- **Dataset excerpts**
════════
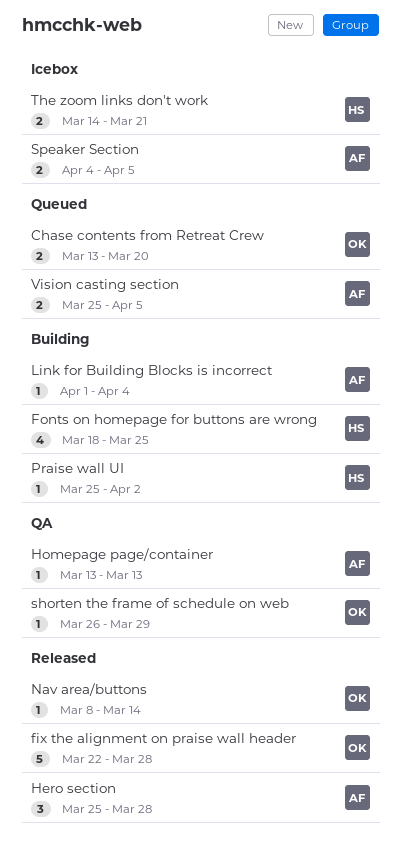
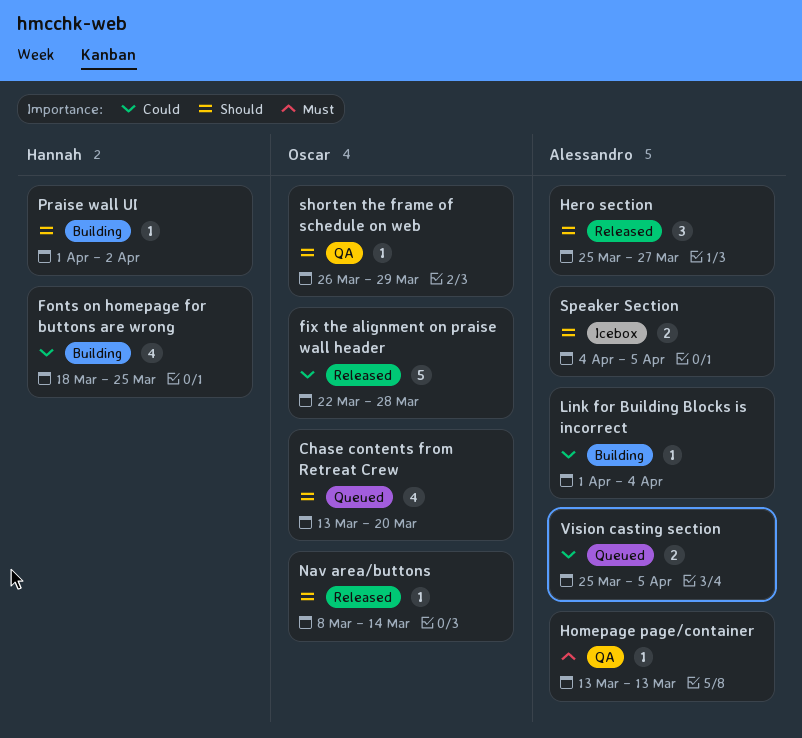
Chase contents from Retreat Crew, estimate: 2 -> 4
Hero section, due: Mar 28 -> Mar 27
Praise wall UI, start: Mar 25 -> Apr 1
The zoom links don't work: present -> none

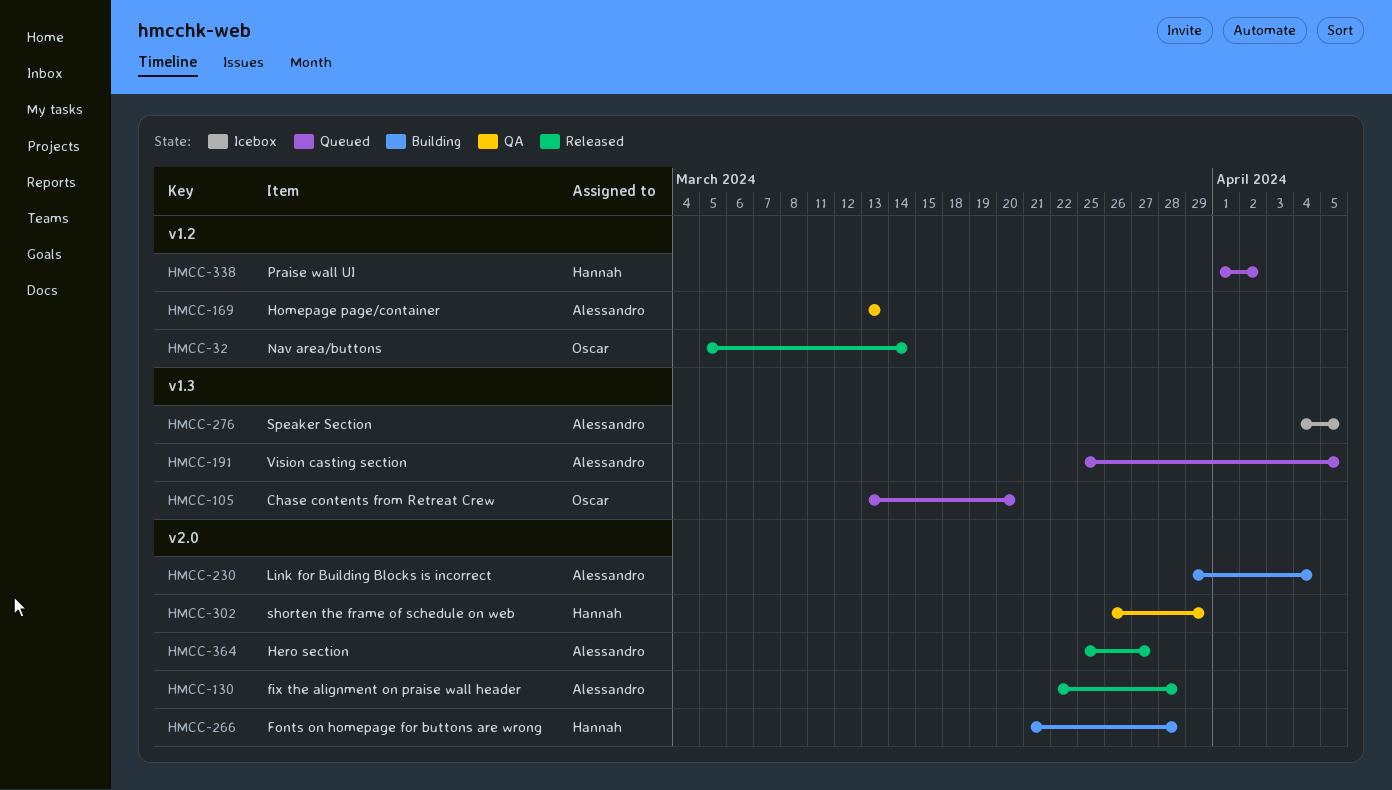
fix the alignment on praise wall header, owner: Oscar -> Alessandro
Fonts on homepage for buttons are wrong, start: Mar 18 -> Mar 21
Fonts on homepage for buttons are wrong, due: Mar 25 -> Mar 28
Link for Building Blocks is incorrect, start: Apr 1 -> Mar 29
Nav area/buttons, start: Mar 8 -> Mar 5
Praise wall UI, status: Building -> Queued
shorten the frame of schedule on web, owner: Oscar -> Hannah

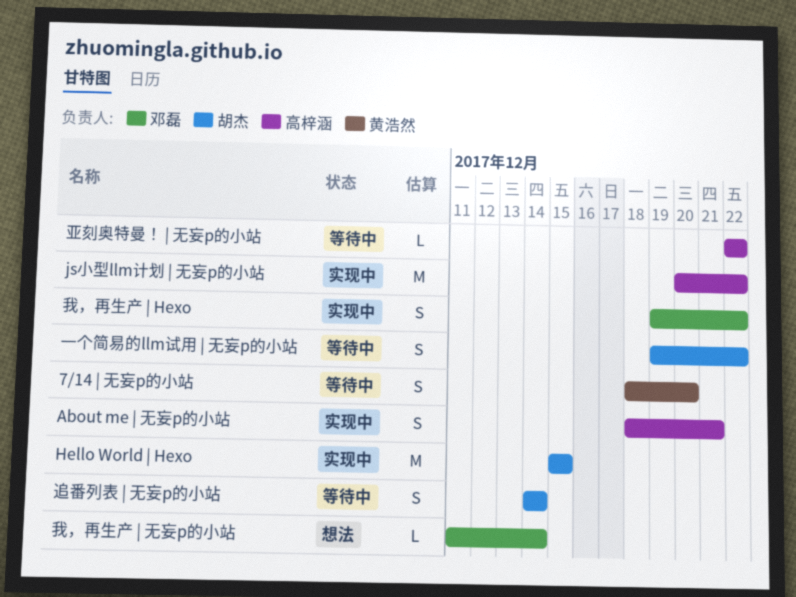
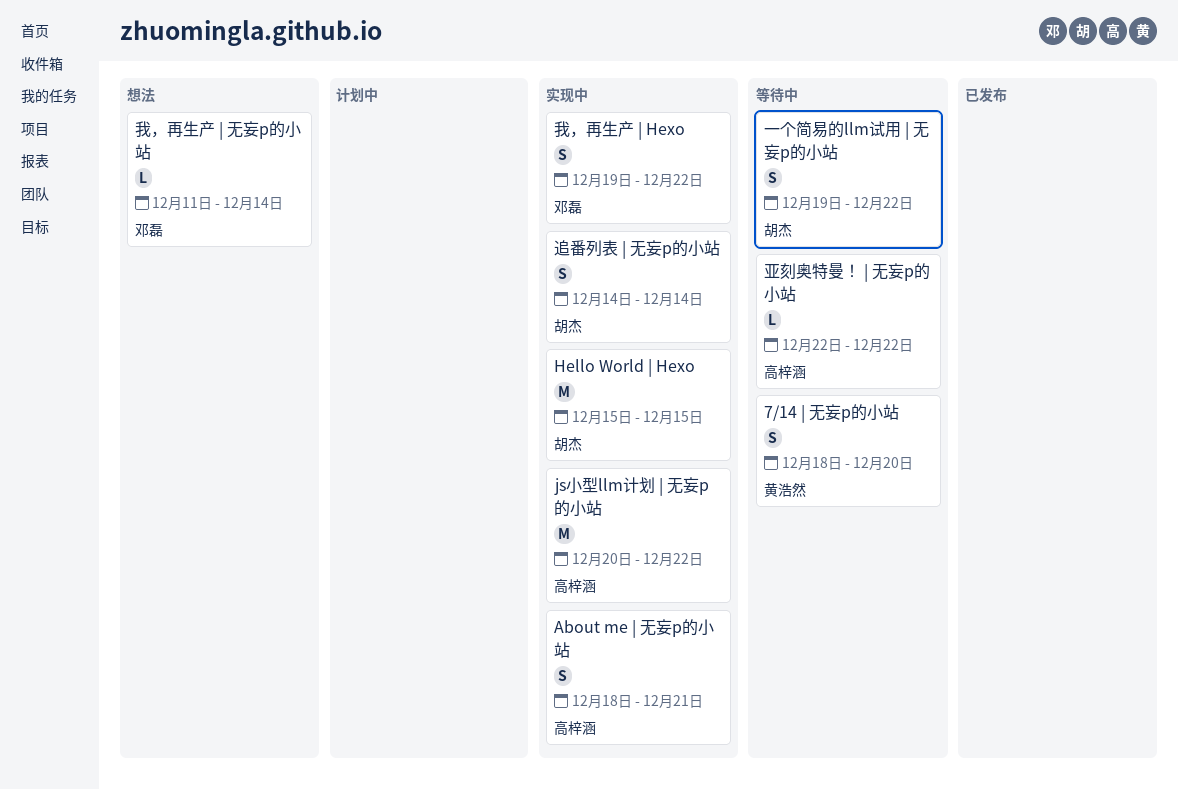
追番列表 | 无妄p的小站, status: 等待中 -> 实现中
════════
- **Your instructions**
Return the entries verbatim, pictures excluded.

- **Answer to the problem**
Chase contents from Retreat Crew, estimate: 2 -> 4
Hero section, due: Mar 28 -> Mar 27
Praise wall UI, start: Mar 25 -> Apr 1
The zoom links don't work: present -> none

fix the alignment on praise wall header, owner: Oscar -> Alessandro
Fonts on homepage for buttons are wrong, start: Mar 18 -> Mar 21
Fonts on homepage for buttons are wrong, due: Mar 25 -> Mar 28
Link for Building Blocks is incorrect, start: Apr 1 -> Mar 29
Nav area/buttons, start: Mar 8 -> Mar 5
Praise wall UI, status: Building -> Queued
shorten the frame of schedule on web, owner: Oscar -> Hannah

追番列表 | 无妄p的小站, status: 等待中 -> 实现中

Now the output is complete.